La musique agit aussi sur notre manière de communiquer et s’inscrit pour certains comme un langage universel. Quelques notes suffisent à faire surgir une émotion, un souvenir, sans besoin de traduction. Le musicien Karol Beffa relate ses concerts tenus à l’étranger où une « connivence immédiate » s’installe entre l’auditoire et les musiciens, alors qu’ils ne parlent pas la même langue. Il se souvient d’une improvisation harmonieuse en Crète avec un joueur de lyre, et ce, après une simple demi-heure de répétition. Pour Salomé Chion aussi, la musique établit des passerelles. Avec des enfants autistes ou des personnes non verbales, elle permet de nouer un lien : « Je joue une note, le patient me répond. On ne parle pas, mais on communique : une relation s’établit. » Ce pouvoir de liaison ne doit rien au hasard. Car, pour Emmanuel Bigand, la musique sert, dans toutes les cultures, à la cohésion, aux rituels et à la régulation émotionnelle. Le compositeur et musicologue David Christoffel nuance néanmoins l’idée convenue que la musique serait une langue commune à toute l’humanité. Ce que l’Occident perçoit comme un langage émotionnel universel n’est parfois qu’un fantasme. L’écoute dépend du contexte culturel, du vécu et de la sensibilité de chacun. « Si vous jouez du Mozart à des Indiens d’Amazonie, ils ne réagiront pas forcément avec enthousiasme », illustre Bigand. Sans compter que certaines personnes ne ressentent tout simplement rien face à la musique. Entre 1 et 4 % de la population mondiale vit avec une amusie congénitale : un trouble neurologique empêchant de percevoir la mélodie ou d’en extraire une émotion. Pour ceux qui en sont atteints, un morceau peut sonner comme un bruit quelconque, ou une langue étrangère.

[Données à examiner]
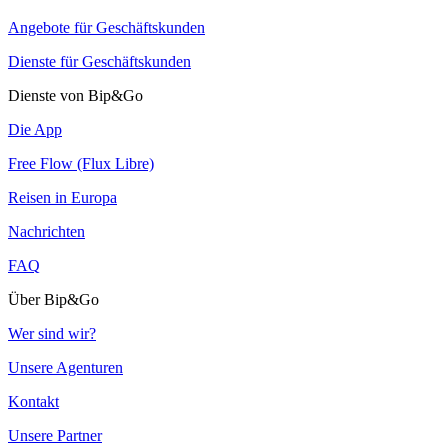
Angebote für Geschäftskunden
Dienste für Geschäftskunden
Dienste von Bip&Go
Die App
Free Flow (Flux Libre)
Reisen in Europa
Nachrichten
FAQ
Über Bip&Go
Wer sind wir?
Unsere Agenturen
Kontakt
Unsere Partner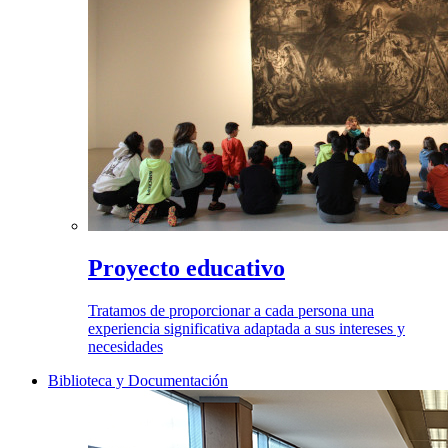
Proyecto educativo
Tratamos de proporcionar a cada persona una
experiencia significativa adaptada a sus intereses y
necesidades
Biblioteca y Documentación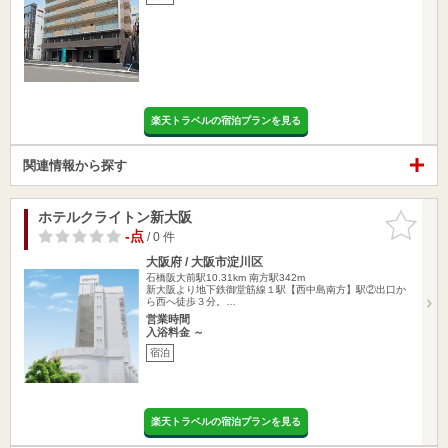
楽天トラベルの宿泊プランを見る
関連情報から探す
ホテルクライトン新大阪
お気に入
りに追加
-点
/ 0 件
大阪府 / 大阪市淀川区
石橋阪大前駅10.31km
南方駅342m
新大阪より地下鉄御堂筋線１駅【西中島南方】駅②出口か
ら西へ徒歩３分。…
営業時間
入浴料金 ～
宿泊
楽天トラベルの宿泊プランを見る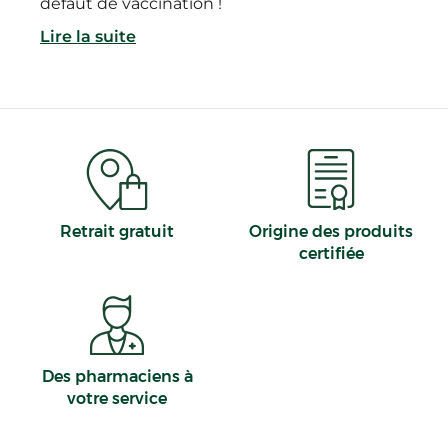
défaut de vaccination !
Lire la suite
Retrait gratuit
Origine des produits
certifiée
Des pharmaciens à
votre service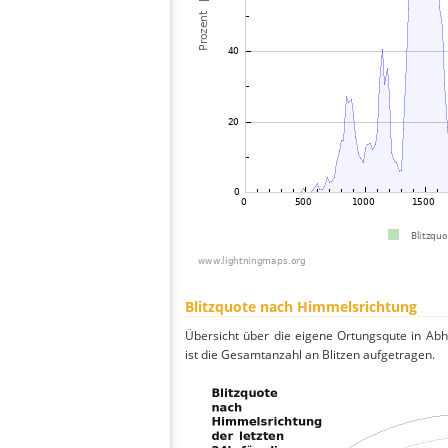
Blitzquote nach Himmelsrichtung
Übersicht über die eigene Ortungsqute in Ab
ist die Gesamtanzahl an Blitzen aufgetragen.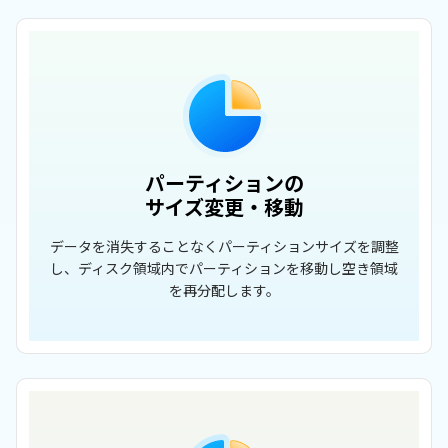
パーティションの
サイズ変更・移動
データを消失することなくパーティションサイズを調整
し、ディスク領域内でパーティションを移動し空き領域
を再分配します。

[Questions de lecture]
1. D'après le texte sur la musique comme langage universel, quelle part de la population mondiale vit avec une amusie congénitale ?
2. Poursuivez le texte sur la musique comme langage universel à partir de sa dernière phrase.

[Réponses attendues]
1. Entre 1 et 4 % de la population mondiale.

2.
Et même chez ceux qu’elle émeut, la musique n’est pas toujours une alliée, et au contraire servir à isoler, manipuler, voire à blesser. « Elle a un pouvoir sur le cerveau, souligne Emmanuel Bigand. Comme tout pouvoir, il peut être utilisé à bon ou mauvais escient. » Et de rappeler que la musique a parfois servi à la torture, notamment à Guantanamo, avec la diffusion de morceaux à volume très élevé dans les centres de détention dans le but d’épuiser, de désorienter et de briser les détenus. De quoi provoquer l’ire des artistes impliqués malgré eux (Britney Spears, Eminem ou Metallica) dans l’exécution de ces basses œuvres militaires. Chez certains adolescents, l’écoute répétitive de certains morceaux peut renforcer un mal-être. Et là, « la musique enferme », prévient le chercheur. Répétée à l’excès, une mélodie devient une prison. Aussi, David Christoffel invite à se méfier des discours trop enthousiastes : ce n’est pas la musique en elle-même qui fait du bien ou du mal, mais la relation qu’on entretient avec elle. Un même morceau apaise ou ravive une douleur, selon le moment, le contexte ou la personne. D’ailleurs, en musicothérapie, tout commence par un bilan psychomusical, rappelle Salomé Chion : « On cherche à comprendre la relation que la personne entretient avec le son ». Chaque accompagnement fait l’objet d’un ajustement sur mesure. Christoffel pointe d’ailleurs les limites des playlists « zen » ou « focus » proposées par les plateformes : « Ce ne sont pas des thérapies, mais des promesses marketing. » Agir sur le cerveau, apaiser ou bouleverser les émotions : la musique, ce « bruit qui pense », détient un pouvoir aussi immense qu’ambivalent. La musique est un miroir : celui de notre histoire, de notre culture et de notre état intérieur. Encore faut-il savoir l’écouter.